ABOUT THIS TASK>
Nothing but an exact reproduction of the records, pictures excluded, should be returned.

[Images with localized body landmarks]
━━━━━━

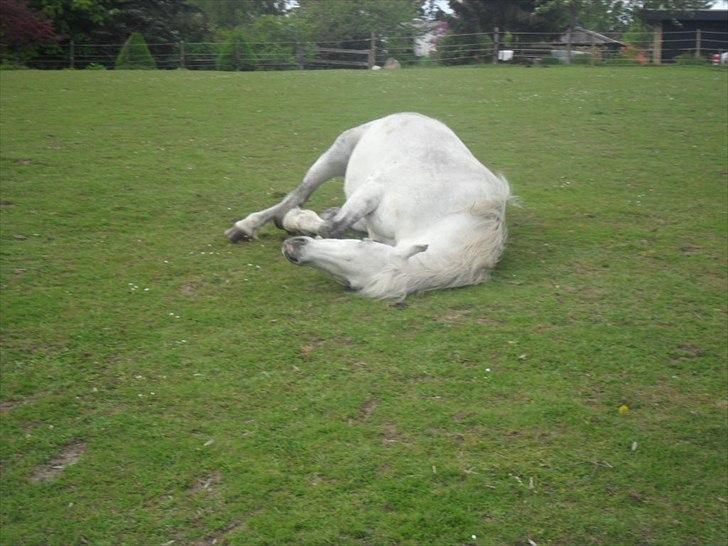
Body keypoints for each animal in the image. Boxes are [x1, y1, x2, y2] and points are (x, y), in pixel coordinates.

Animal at [225, 113, 512, 300]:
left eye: (349, 282)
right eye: (364, 246)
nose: (292, 250)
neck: (450, 214)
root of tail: (415, 115)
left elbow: (333, 227)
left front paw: (302, 223)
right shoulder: (372, 190)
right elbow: (332, 228)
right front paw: (296, 220)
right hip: (337, 155)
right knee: (298, 194)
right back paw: (249, 226)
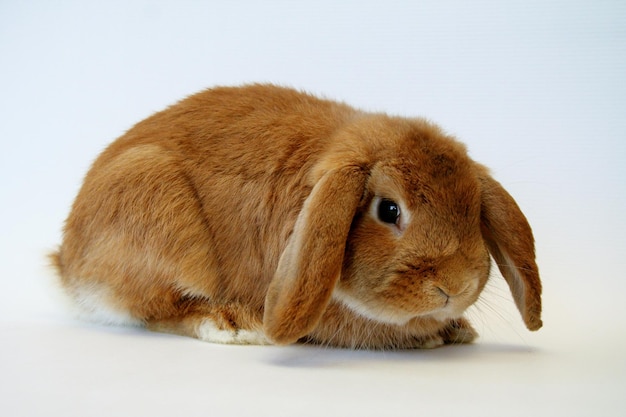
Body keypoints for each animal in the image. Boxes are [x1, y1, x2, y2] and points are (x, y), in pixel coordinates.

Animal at [51, 83, 540, 348]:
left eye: (473, 210)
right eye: (388, 209)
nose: (454, 287)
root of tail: (68, 262)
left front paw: (456, 329)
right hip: (159, 215)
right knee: (157, 309)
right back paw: (231, 323)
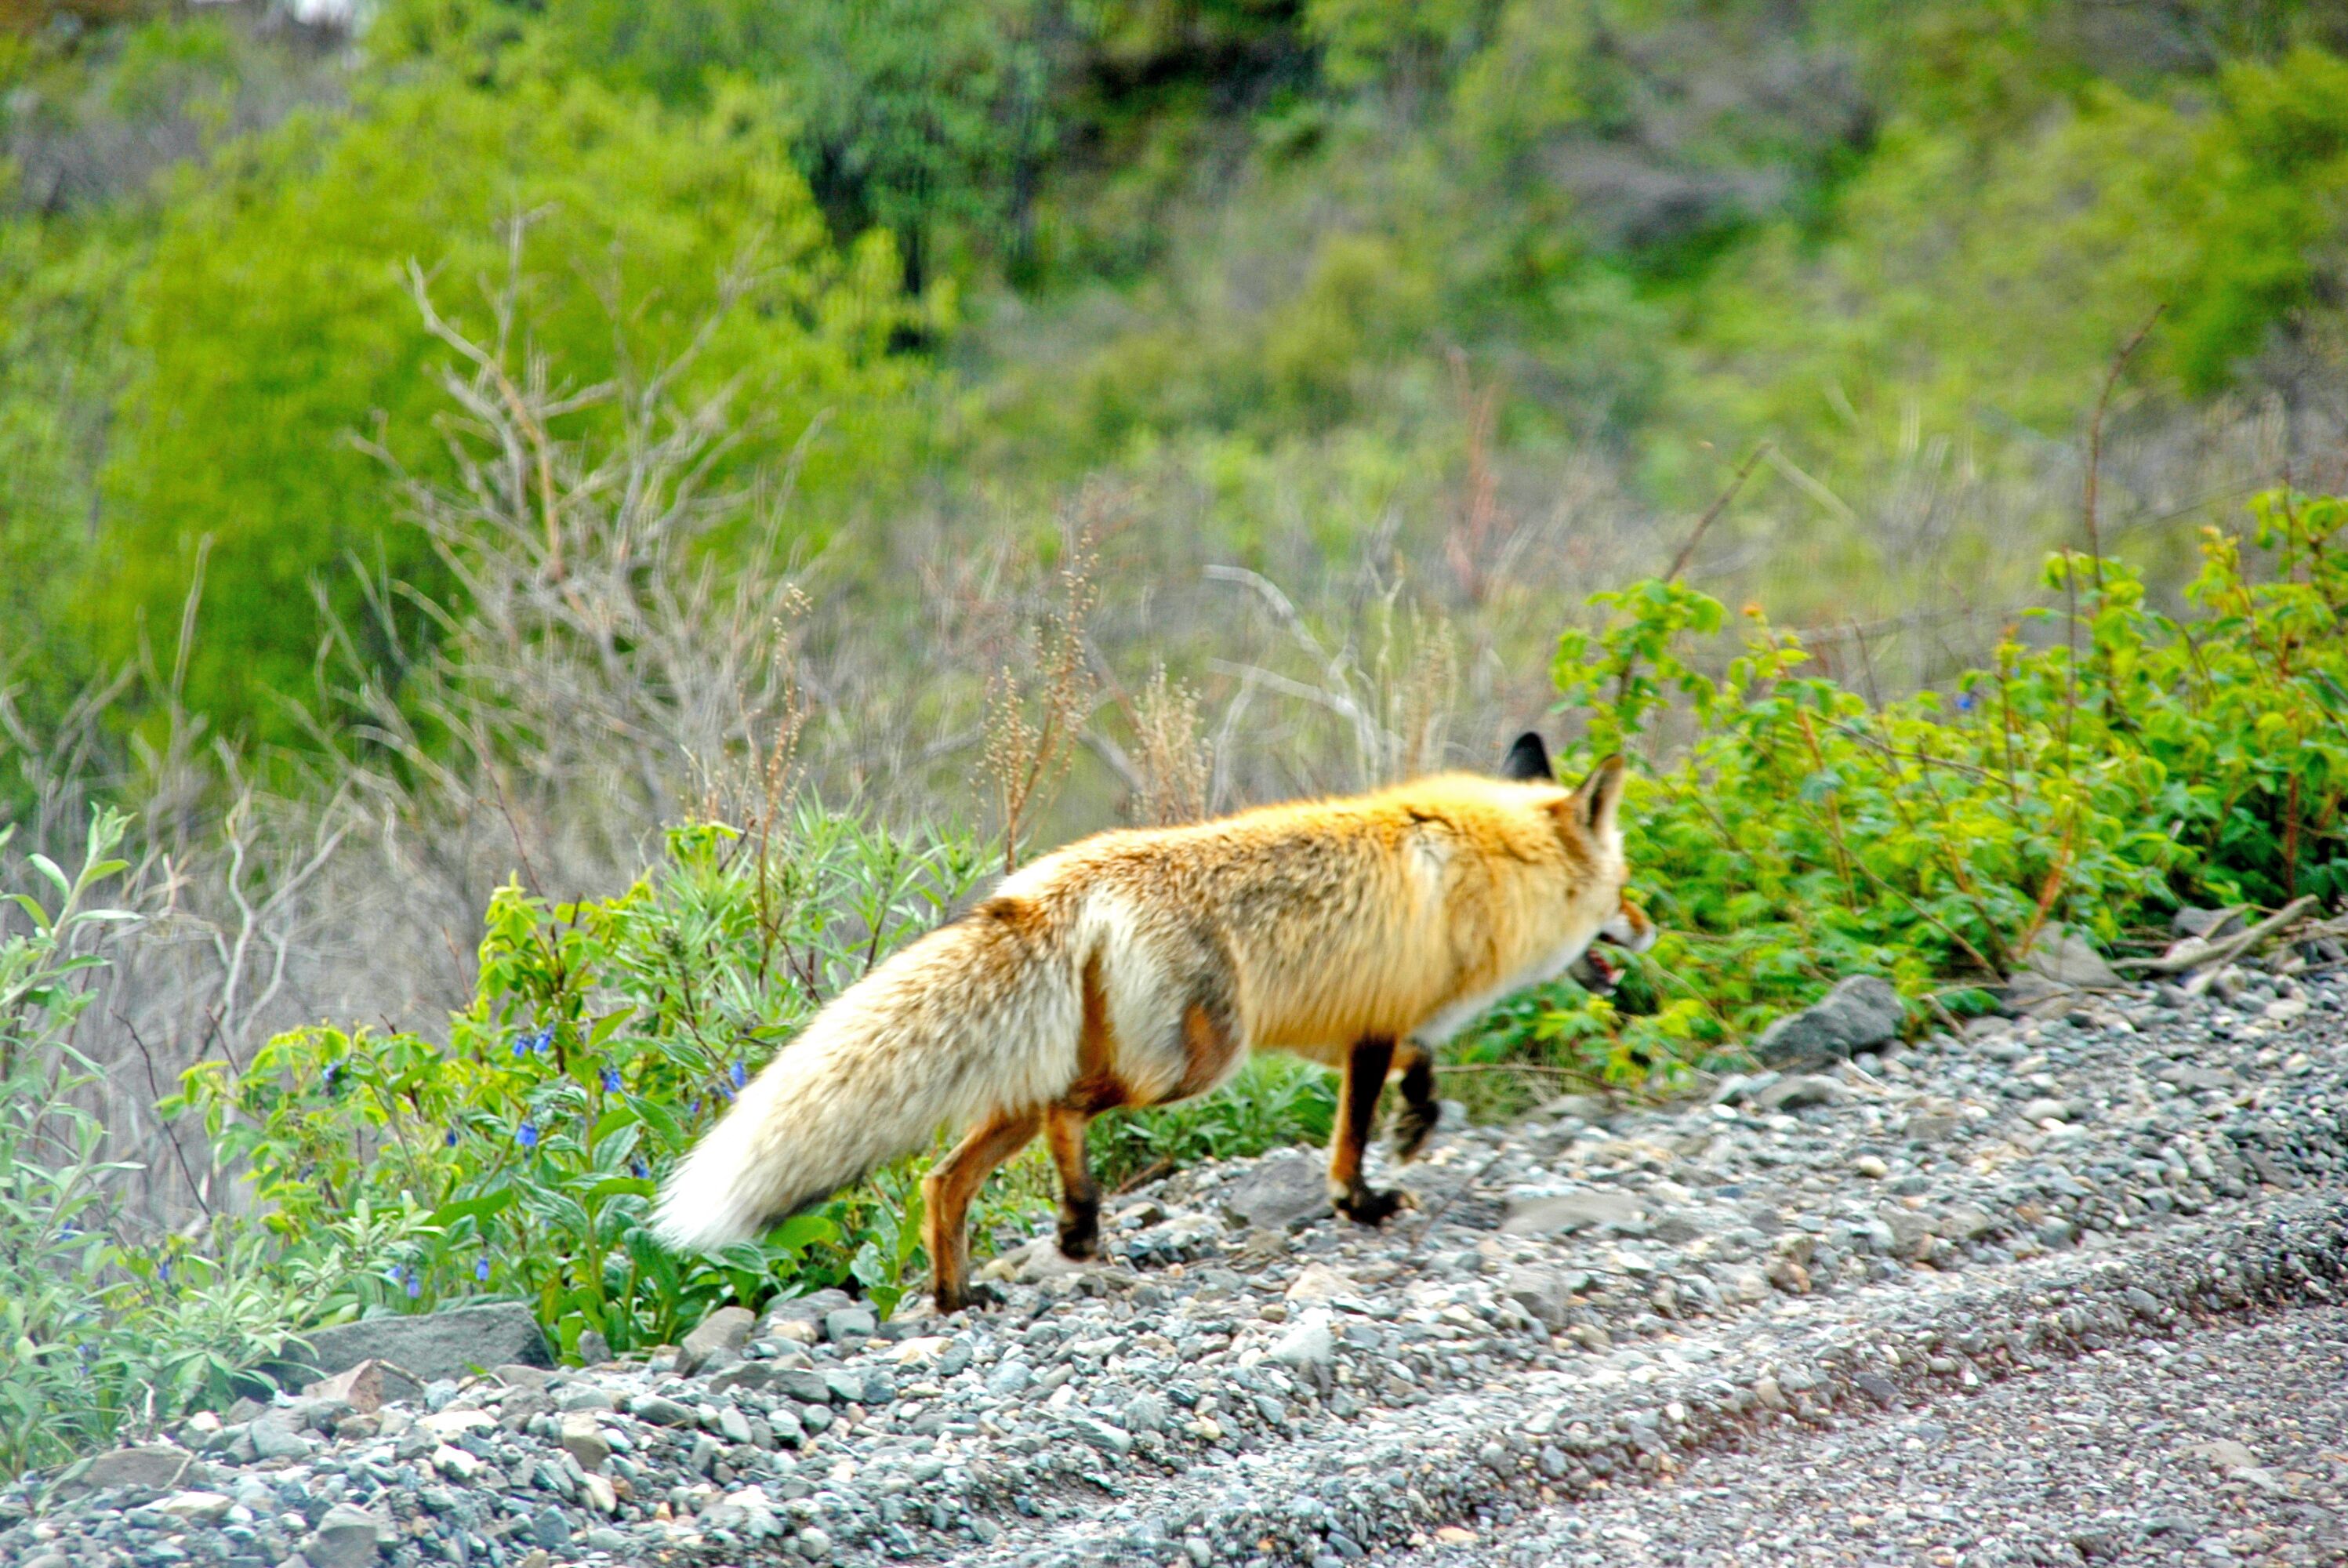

━━━━━━

YOUR RESPONSE>
Body keypoints for each animal in the image. Boxes are [x1, y1, x2, y2] and points are (x, y), in pixel coordinates.

Animal at [225, 113, 512, 300]:
left eye: (349, 282)
right eye: (364, 246)
nose: (292, 250)
neck: (450, 214)
root of tail: (415, 115)
left elbow: (333, 227)
left front paw: (302, 223)
right shoulder: (372, 190)
right elbow: (332, 228)
right front paw: (296, 220)
right hip: (337, 155)
right knee: (298, 194)
right back paw: (249, 226)
Body keypoints for each animal in the image. Boxes are [x1, y1, x2, y2] and points are (x, y), in pixel coordinates.

Animal at [51, 83, 540, 348]:
left eye: (473, 210)
right eye: (388, 209)
nose: (454, 287)
root of tail: (68, 262)
left front paw: (456, 329)
right hip: (159, 215)
right knee: (157, 309)
right back paw: (231, 323)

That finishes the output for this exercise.